ECLI:NL:CRVB:2019:4168
Centrale Raad van Beroep
- Hoger beroep
- Rechtspraak.nl
Beoordeling van de toekenning van een ZW-uitkering en de medische en arbeidskundige grondslagen
In deze zaak gaat het om de beoordeling van de toekenning van een Ziektewet (ZW) uitkering aan appellante, die zich ziek meldde met zwangerschapsklachten terwijl zij een uitkering ontving op grond van de Werkloosheidswet. De Centrale Raad van Beroep behandelt het hoger beroep tegen de uitspraak van de rechtbank Rotterdam, die het beroep van appellante tegen het besluit van het Uitvoeringsinstituut werknemersverzekeringen (Uwv) ongegrond verklaarde. Het Uwv had vastgesteld dat appellante met ingang van 4 december 2016 geen recht meer had op ziekengeld, omdat zij meer dan 65% van haar maatmaninkomen kon verdienen.
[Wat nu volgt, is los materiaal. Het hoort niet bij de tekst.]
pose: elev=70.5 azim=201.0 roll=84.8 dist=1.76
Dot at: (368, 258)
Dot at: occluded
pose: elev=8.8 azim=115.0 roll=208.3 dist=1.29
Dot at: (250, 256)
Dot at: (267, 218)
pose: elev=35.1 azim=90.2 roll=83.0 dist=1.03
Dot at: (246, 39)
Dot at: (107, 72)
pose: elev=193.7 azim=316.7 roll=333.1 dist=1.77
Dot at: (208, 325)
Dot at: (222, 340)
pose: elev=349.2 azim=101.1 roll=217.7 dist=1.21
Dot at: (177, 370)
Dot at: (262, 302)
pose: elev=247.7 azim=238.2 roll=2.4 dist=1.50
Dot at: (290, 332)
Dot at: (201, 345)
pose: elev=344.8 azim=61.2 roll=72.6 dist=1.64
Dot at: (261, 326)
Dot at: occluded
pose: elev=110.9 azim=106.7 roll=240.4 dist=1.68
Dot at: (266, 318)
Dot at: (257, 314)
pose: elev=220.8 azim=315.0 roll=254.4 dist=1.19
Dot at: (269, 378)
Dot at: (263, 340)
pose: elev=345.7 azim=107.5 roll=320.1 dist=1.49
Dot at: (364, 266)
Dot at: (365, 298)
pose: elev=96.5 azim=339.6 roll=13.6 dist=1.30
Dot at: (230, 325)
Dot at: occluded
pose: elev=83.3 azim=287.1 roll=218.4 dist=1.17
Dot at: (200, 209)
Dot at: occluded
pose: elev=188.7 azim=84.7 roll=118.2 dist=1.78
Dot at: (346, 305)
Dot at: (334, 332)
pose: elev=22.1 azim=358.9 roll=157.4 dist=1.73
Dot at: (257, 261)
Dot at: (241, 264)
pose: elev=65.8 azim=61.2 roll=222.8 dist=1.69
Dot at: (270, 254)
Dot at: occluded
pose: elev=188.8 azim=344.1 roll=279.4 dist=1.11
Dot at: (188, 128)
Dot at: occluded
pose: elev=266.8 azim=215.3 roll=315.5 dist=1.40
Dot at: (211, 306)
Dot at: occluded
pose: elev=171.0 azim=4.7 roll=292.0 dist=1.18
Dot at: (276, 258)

De rechtbank oordeelde dat het medisch onderzoek door de verzekeringsartsen zorgvuldig was en dat er geen aanleiding was om te twijfelen aan de conclusies van de verzekeringsarts bezwaar en beroep. Appellante voerde in hoger beroep aan dat het Uwv haar psychische beperkingen had onderschat en dat er een urenbeperking had moeten worden aangenomen. De Raad oordeelt echter dat de rechtbank terecht heeft geoordeeld dat het medisch onderzoek zorgvuldig is geweest en dat de vastgestelde belastbaarheid van appellante juist is. De Raad bevestigt de uitspraak van de rechtbank en wijst het hoger beroep van appellante af.